The machine was right, but there was no real threat: the bag’s owner turned out to be a repairman for a company that makes explosive detection machines (he was traveling to test some machines outside of Boston), and there actually was liquid explosive used to test the equipment in two small bottles. Thompson trotted up the stairs to the gate and pulled the man aside to tell him that the bottles had been confiscated and that it was illegal to carry such things onboard.
While most of Thompson’s 20 calls a day turn out to be non-events, the case of shoebomber Richard Reid was a notable exception. It was also a stark reminder to Thompson, who like the rest of Logan’s regulars was still dealing with the grim aftermath of 9/11, that explosives remained a terrorist favorite.
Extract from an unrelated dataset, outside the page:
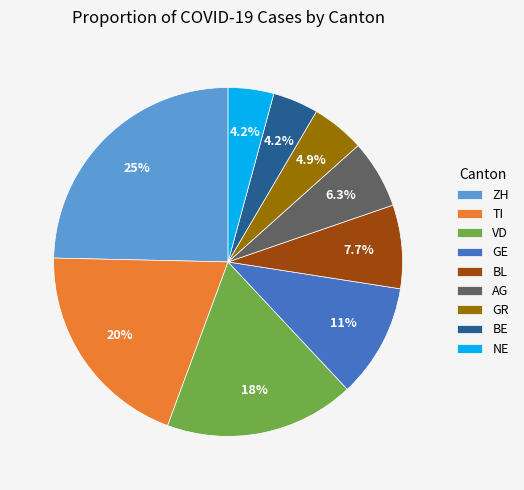

Does any single category account for the majority?

No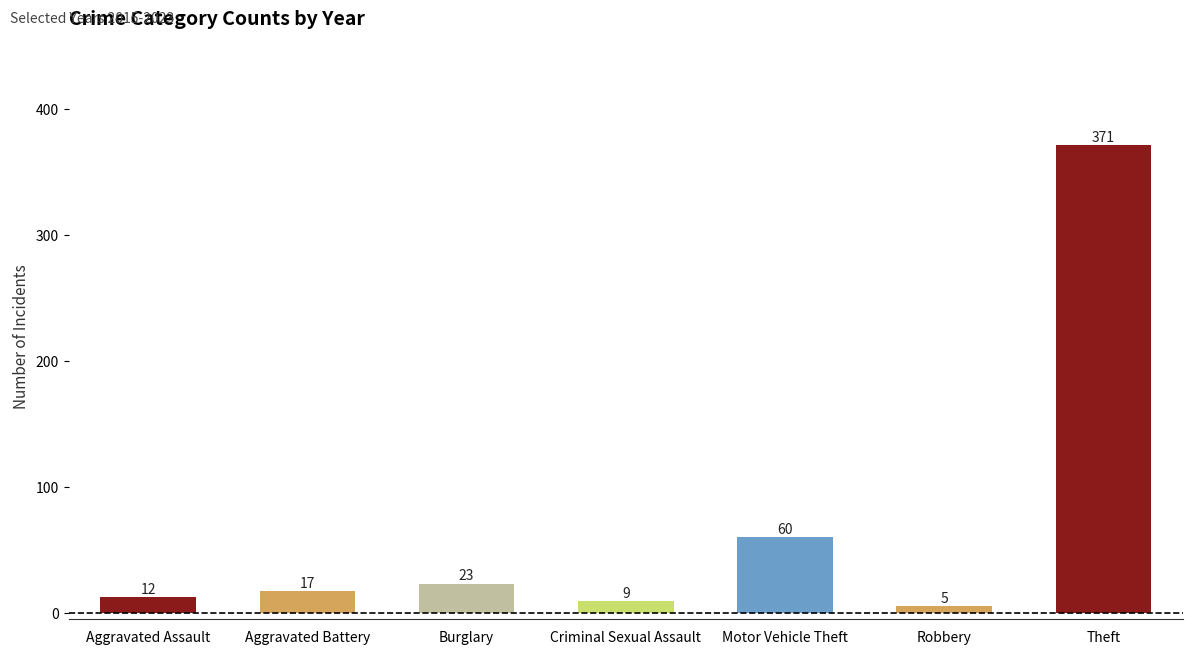

Is it true that the value at Aggravated Battery is 17?

True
When the American Airlines flight carrying Reid, who’d already been stripped of his shoes by vigilant flight attendants and passengers on board, was diverted to Logan so Thompson could help handle it, Thompson and his colleague Eddie Anderson, dressed in 100-lb. protective suits and gently took the sneakers off the plane. They neutralized the bomb with a machine (whose workings are classified) that essentially jolts the explosives and detonator apart— which had been expertly hidden in the bottom of the shoes.
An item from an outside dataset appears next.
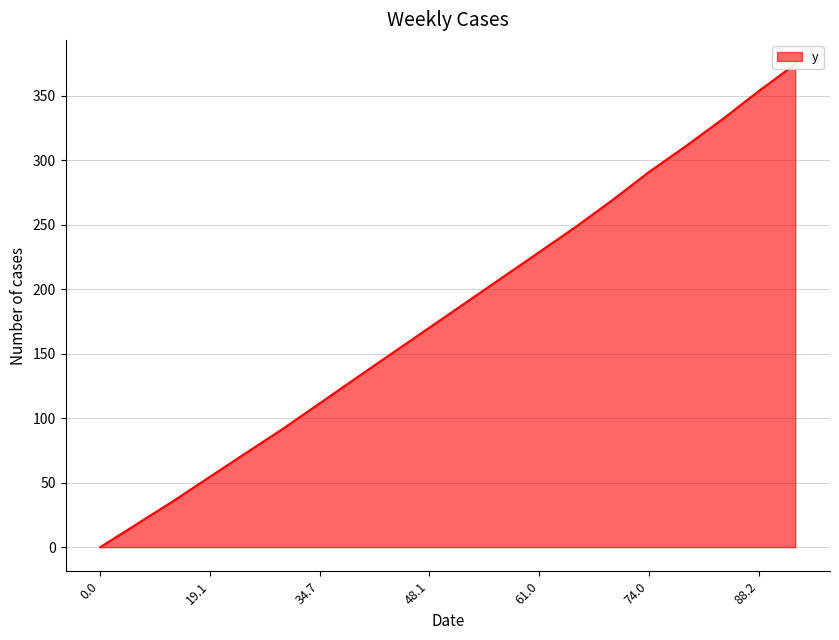

True or false: the data shows 189.7 at 52.4.

True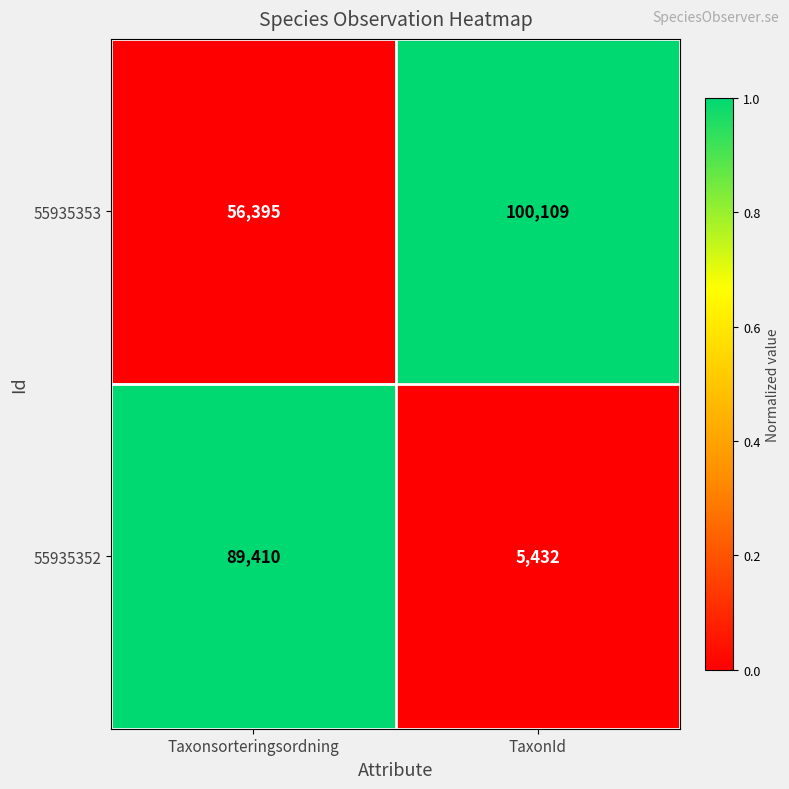

Rank the series by their average value, from highest to lowest.

55935353, 55935352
Then they took a moment to carefully examine the device. "I thought at first it was a hoax and Reid was just a bumbler," says Thompson, who speaks quietly with a distinctive Boston accent. In fact, it contained a deadly co mbination of chemicals. The main charge was PETN, a powerful plastic explosive. The detonator was TATP, which was used in the London bombings last July. "But when Eddie and I saw the fuse," he continues, his eyes registering the same shock he felt at the time, "the length of it and how it was placed precisely for maximum effectiveness, and cut with surgical precision, I knew we had something," says Thompson with characteristic understatement.
In a test performed afterward, detonation of a similar bomb on an aircraft blew a 2 foot by 2 foot hole in the fuselage—a potentially catastrophic event aboard a plane in flight. "That device was so ingeniously and intricately made that when we told government officials about it, they considered grounding the U.S. fleet again," says Thompson. In the end, the authorities immediately imposed shoe screening for passengers, which remains in effect.
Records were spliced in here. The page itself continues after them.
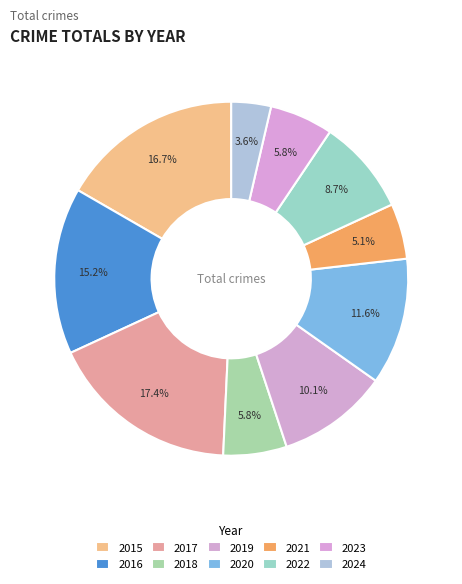

Which category has the biggest portion of the pie?

2017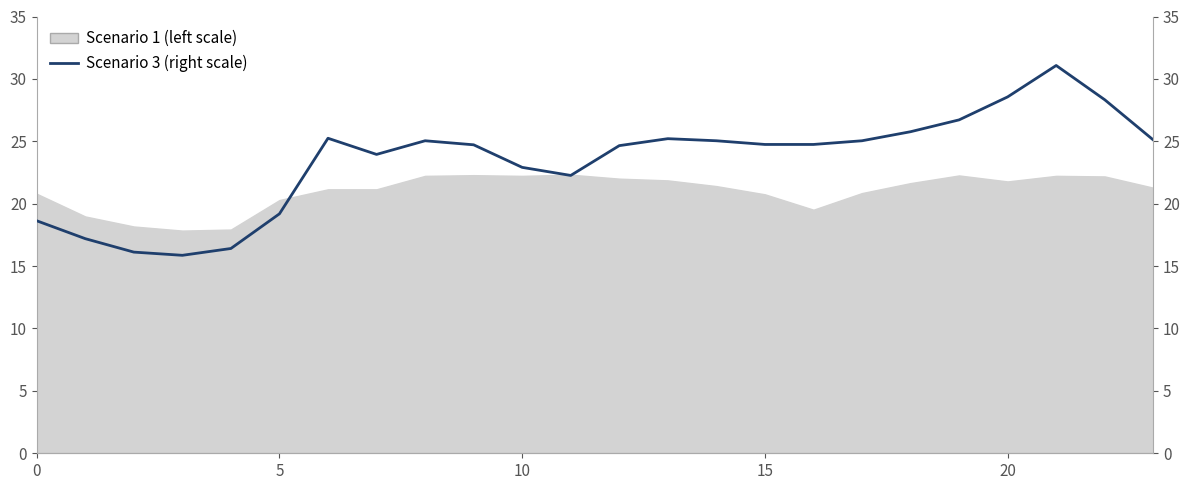

True or false: the data shows 49.3 at 22.

False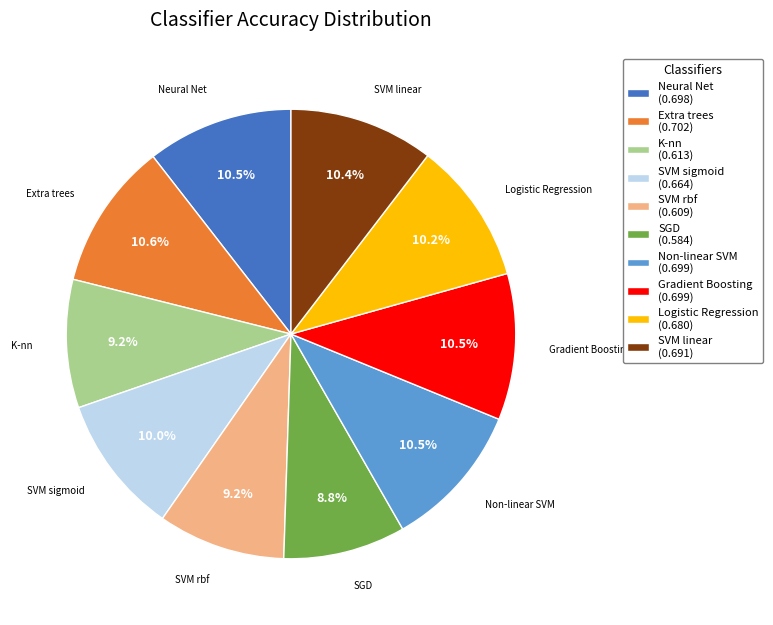

Which has a higher value, Extra trees (0.702) or SGD (0.584)?

Extra trees (0.702)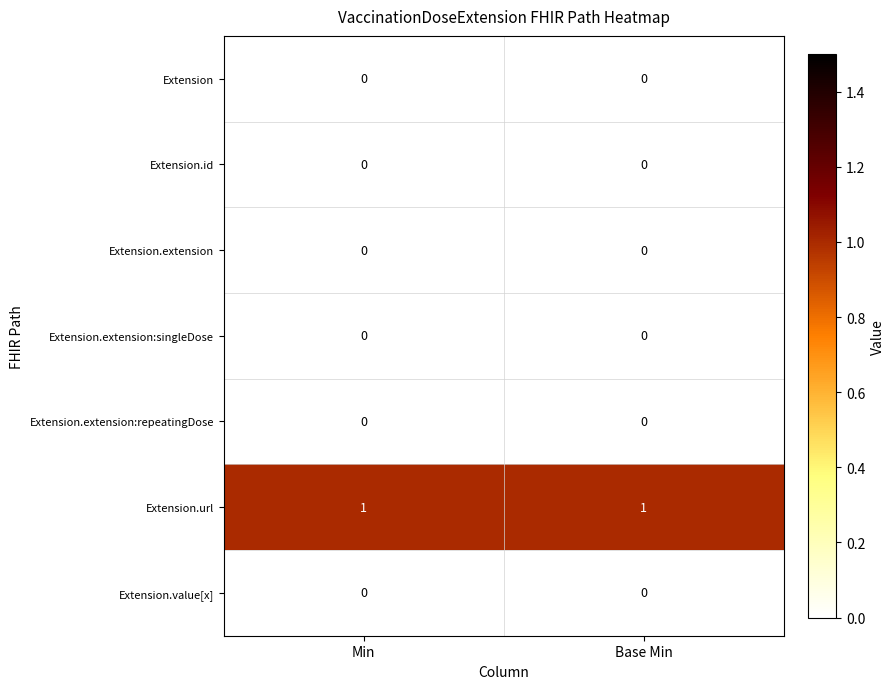

Is it true that Extension.value[x] equals 0 at Min?

True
What concerns Thompson now isn’t shoes but sundries—and is why he fully understands this week’s prohibition in carry ons, which may be temporary but which experts say should be made permanent. Explosives can be hidden in anything from a toy to a bottle of cologne. Virtually anything ordinarily made of plastic could be shaped from powerful plastic explosive.
Thompson, who carefully tracks new tactics of bombers through classified briefings and informal contacts with a worldwide network of bomb technicians, knows his opponents are sophisticated. It’s the build-on-board scenario that Thompson says it the key danger, since a pre-assembled bomb stowed in a checked suitcase is more easily identified by authorities than are bomb components brought onboard separately to be assembled in flight. When Thompson is asked, in an ideal world, what he would allow passengers to carry on board, his answer is certain and serious: "Nothing." After this week, U.S. security agencies may be thinking the same thing.